There is a very important fact with regard to the male intensity of colour that puts it in quite a different class from sexually selected or protective colouring, & that is, that the more deeply coloured male is almost always [3] smaller, so that it is really the same amount of colour concentrated on a smaller surface. This is the case in almost all butterflies & moths, and beetles,— also in Hawks. Where the female is equal or smaller in size the colour (if the same) is generally equally intense. I speak now from memory only, but I think you will find this a pretty correct statement of the facts. I do not maintain that this explains all the difference of depth & intensity of colour. Part may be due to greater vigour of male or be correlated with his sexual organs.

I do not understand what is your explanation of the female mimicking Pieris. Do you consider it inexplicable?7

My theory of colour in nature is somewhat as follows:

1: Colour is ever varying, and is generally transmitted to both sexes.

2. It protects, by simple concealment.

"by mimicry.

"by making conspicuous.

[4] 4. It is useful also sexually, to the male by attracting the female; — perhaps to the female by attracting the male.

5. It is therefore selected & accumulated.

6. Owing to the special structure functions & habits of the female sex, it this often requires more protection than the male, and is also of more importance in the preservation of the offspring. Protection by colour is therefore often acquired by this sex alone.

7. This occurs either by subduing or checking the colour as acquired by the male, or by the accumulation of entirely distinct colours & markings.

I really do not think we shall ultimately differ much on this point.

Yours very faithfully | Alfred R. Wallace [signature]

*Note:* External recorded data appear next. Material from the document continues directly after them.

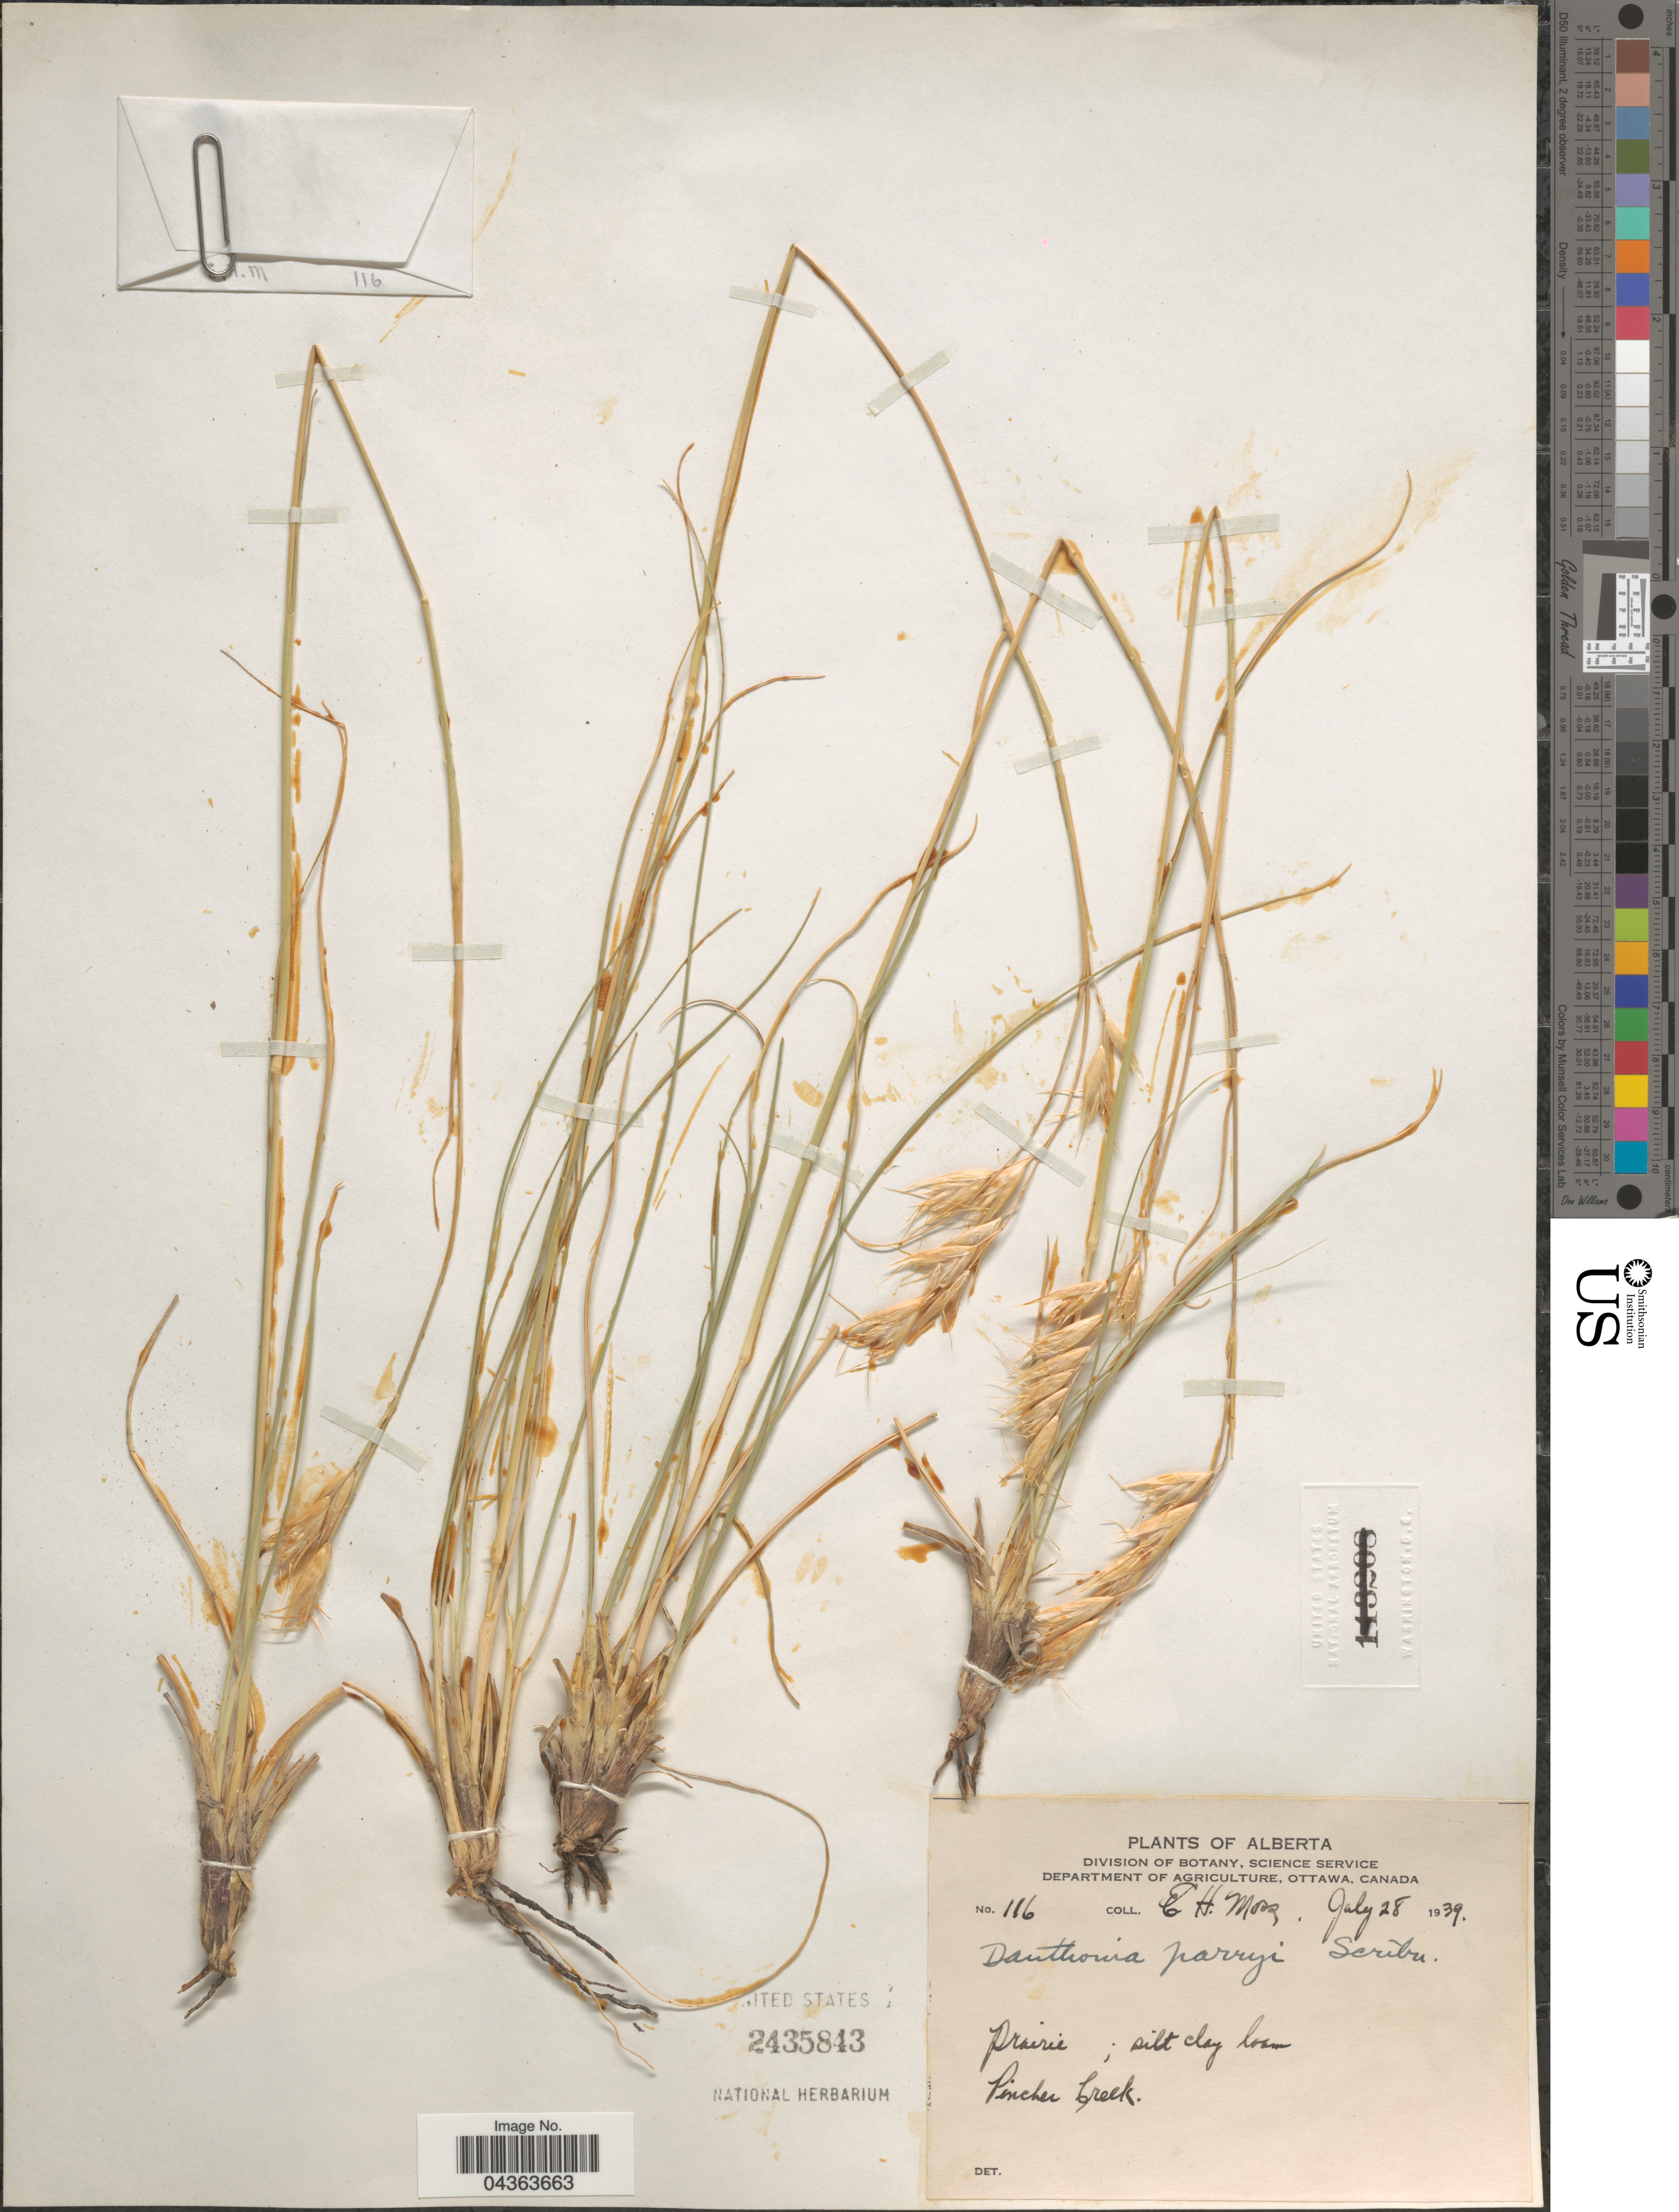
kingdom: Plantae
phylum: Tracheophyta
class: Liliopsida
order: Poales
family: Poaceae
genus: Danthonia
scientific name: Danthonia parryi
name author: Scribn.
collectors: E. Moss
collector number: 116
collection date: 1939-07-28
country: Canada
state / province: Alberta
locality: Pincher Creek.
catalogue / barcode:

Many thanks for the Photo.8

Hurstpierpoint, Sussex, location of ARW’s father-in-law’s house, where he stayed from July 1867 into early July 1868.
Darwin, Charles Robert (1809-1882). British naturalist, geologist and author, notably of On the Origin of Species (1859).
This letter is a reply to Darwin's letter of 30 April [1868]. See [WCP1900.5987].
ARW was quoting from Darwin: "New characters often appear in one sex, and are afterwards transmitted to the same sex, either exclusively or in a much greater degree than to the other" (Darwin, C. 1868. The Variation of Animals and Plants Under Domestication, 2 vols. London, UK: John Murray. [Vol. 2, p. 71]).
Family of brush-footed butterflies, now the subfamily Heliconiinae. See Bates, H. W. 1862. Contributions to an insect fauna of the Amazon valley. Lepidoptera: Heliconidae. Transactions of the Linnean Society of London. 23: 495-566.
ARW described in great detail the leaf-like camouflage of this species of butterfly, Kallima inachis (now Kallima inachus, the orange oak-leaf butterfly), in Wallace, A. R. 1867. Mimicry, and Other Protective Resemblances Among Animals. Westminster Review. New Series. 32(1): 1-43.
ARW discussed female Pieris butterflies that mimic species of Heliconidae in Wallace, A. R. 1867. Mimicry, and Other Protective Resemblances Among Animals. Westminster Review. New Series. 32(1): 1-43.
Darwin wrote in his letter of 30 April [1868] that he "heard yesterday that my Photograph has been sent to your London address — Westbourne Grove". See [WCP1900.5987].